Pouvons-nous dès lors comprendre ou essayer de comprendre l’expression délibérée de telles atrocités par certains de nos frères humains ? Dans le même temps et mise à part l’explication géopolitique que nous pourrions utiliser comme justification rationnelle et froide, pouvons-nous comprendre aussi l’inaction de nos pays occidentaux et en particulier de l’Europe ?
Pour ma part, je ne parlerais pas de démon ou de diable. Il faut, je crois, accepter que le mal exprime une partie de notre humanité, d’une manière dramatiquement immanente. La difficulté d’accepter cet état de fait est compréhensible mais son dépassement pourrait permettre peut-être de regarder les choses en face et de comprendre comme le dit Spinoza dans l’Ethique (Ethique III, préface).

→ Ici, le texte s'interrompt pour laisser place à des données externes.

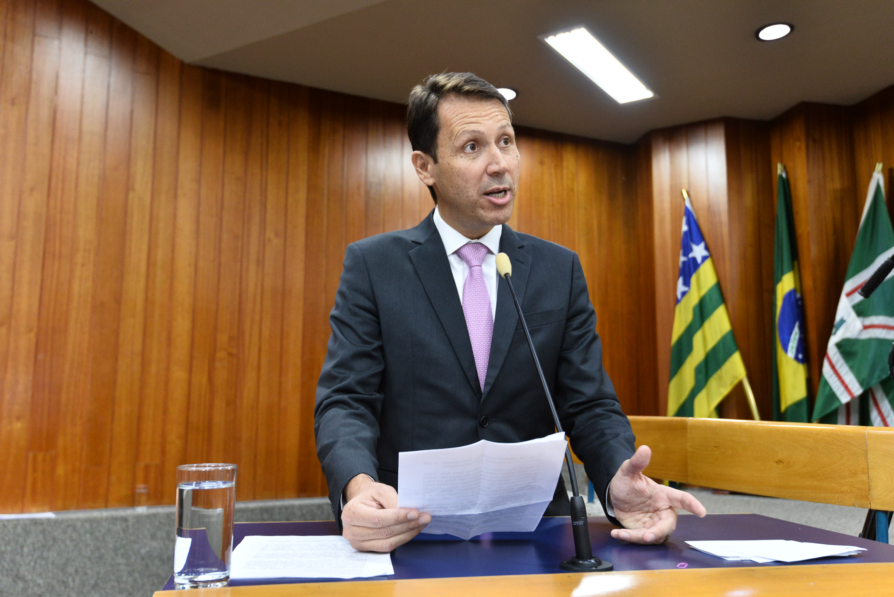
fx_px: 795
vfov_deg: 41.1
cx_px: 447
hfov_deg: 58.7
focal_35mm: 32
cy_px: 298
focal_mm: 32
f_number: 5
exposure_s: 1/60
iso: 1600
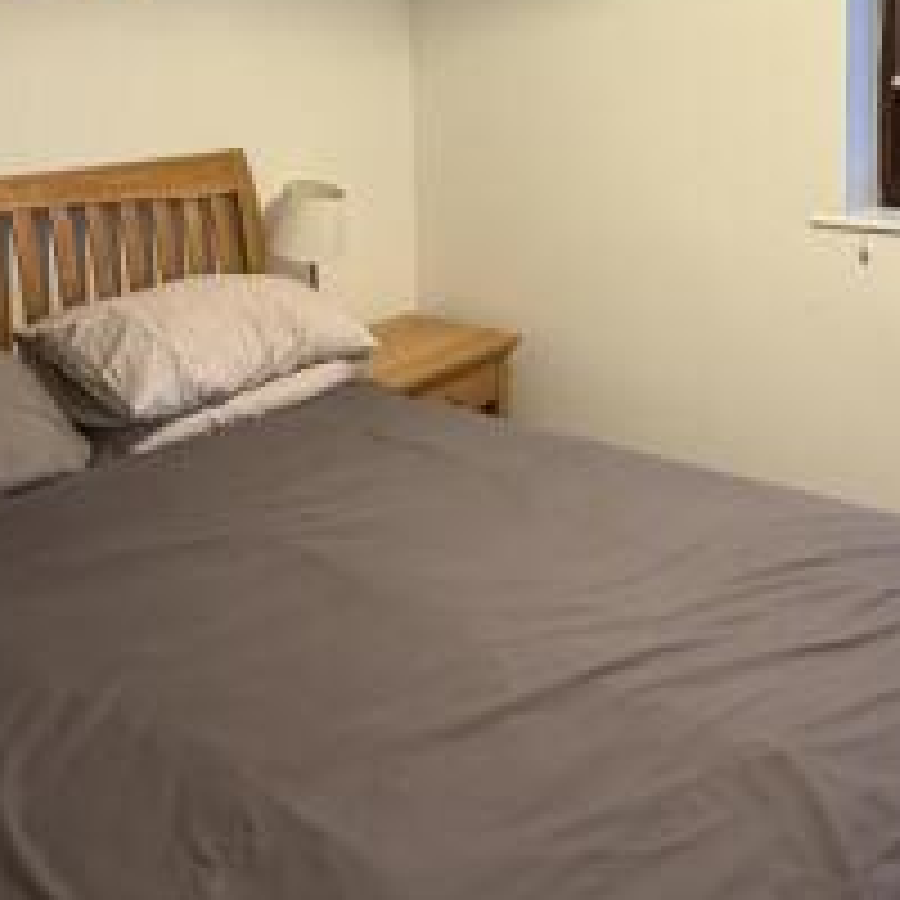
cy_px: 124
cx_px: 533
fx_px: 1059
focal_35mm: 36
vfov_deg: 42.9
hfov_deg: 45.8
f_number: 2.2
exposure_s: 1/50
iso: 320
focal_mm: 2.22
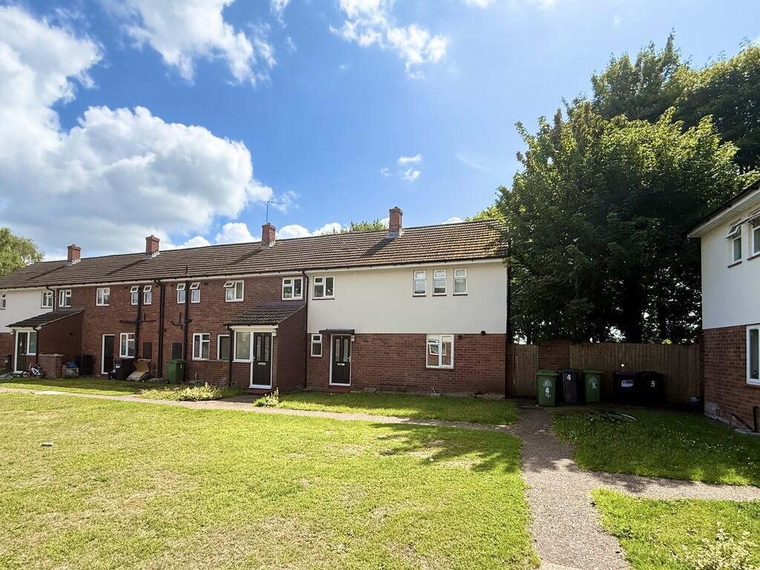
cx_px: 380
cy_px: 285
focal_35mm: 14
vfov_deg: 85.7
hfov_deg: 102.1
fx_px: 307
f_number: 2.2
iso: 64
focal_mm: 2.22
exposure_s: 1/1312
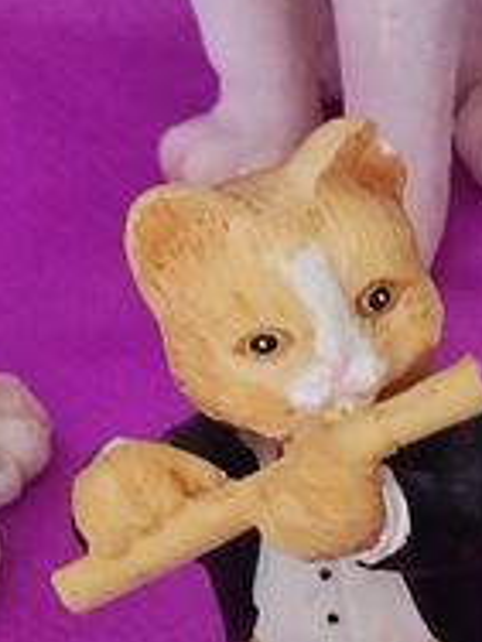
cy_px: 191
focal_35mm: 133
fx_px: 2469
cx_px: 523
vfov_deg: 14.8
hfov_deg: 11.0
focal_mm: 4.7
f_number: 1.79
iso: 1477
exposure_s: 1/33
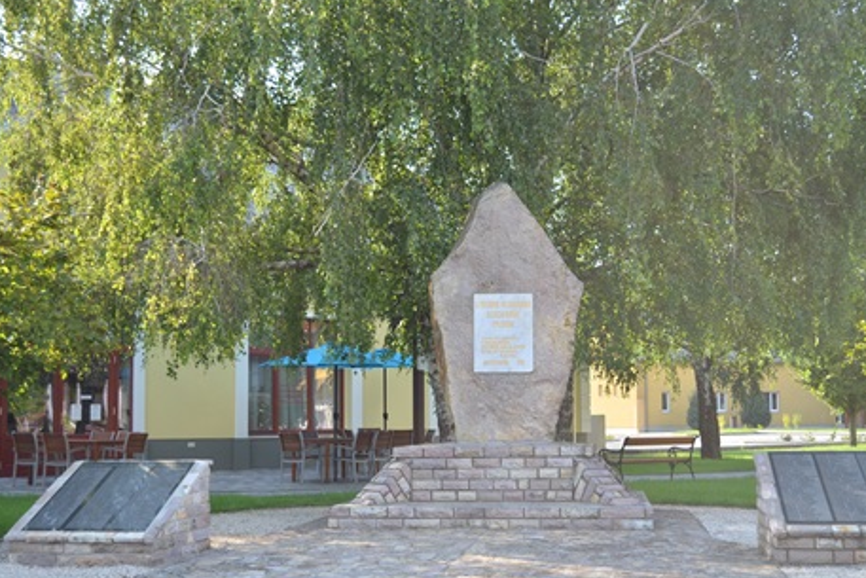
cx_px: 445
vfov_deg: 25.1
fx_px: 1299
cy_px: 322
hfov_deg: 36.9
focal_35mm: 54
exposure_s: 1/200
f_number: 4.5
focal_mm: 30
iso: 100
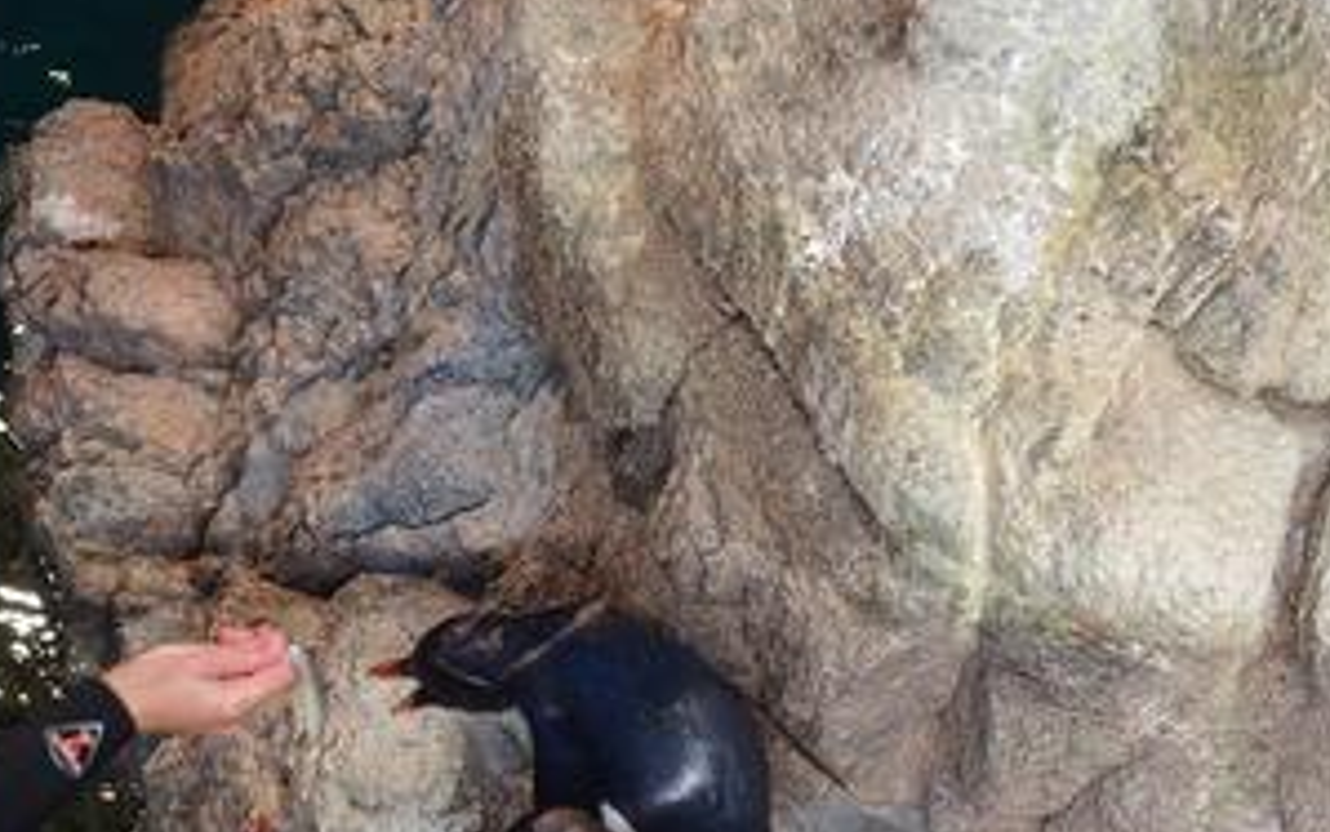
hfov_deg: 8.0
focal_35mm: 263
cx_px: 436
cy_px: 632
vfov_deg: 5.0
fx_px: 9535
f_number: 2.8
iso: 640
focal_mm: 35
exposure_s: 1/80
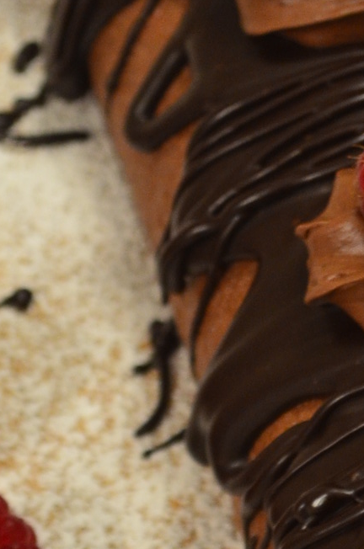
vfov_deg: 6.6
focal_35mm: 312
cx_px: 388
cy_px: 453
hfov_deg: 4.4
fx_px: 4750
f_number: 5.6
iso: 800
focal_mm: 55
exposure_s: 1/8
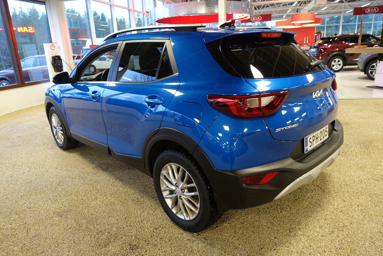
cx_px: 192
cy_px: 128
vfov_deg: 53.1
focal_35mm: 24
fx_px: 255
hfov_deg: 73.7
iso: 200
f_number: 1.8
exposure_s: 1/30
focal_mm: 8.8
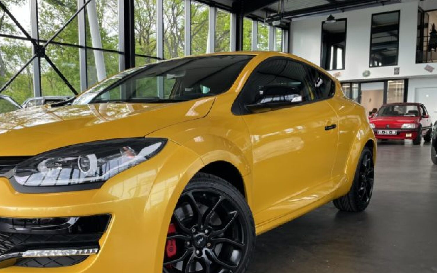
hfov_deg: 51.9
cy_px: 167
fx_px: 441
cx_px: 150
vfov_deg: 34.3
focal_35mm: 37
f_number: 1.6
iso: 32
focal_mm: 5.1
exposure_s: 1/129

Pour terminer, j’ajouterais que tenter de comprendre le mal ne signifie pas nécessairement perdre espoir en l’homme. La bonté fait partie de notre nature également. Le chemin qui pourrait nous rapprocher d’une clé de compréhension du mal est à découvrir en nous. « Ne cherchons pas hors de nous notre mal, il est chez nous, il est planté en nos entrailles » (Montaigne, Essais II,25).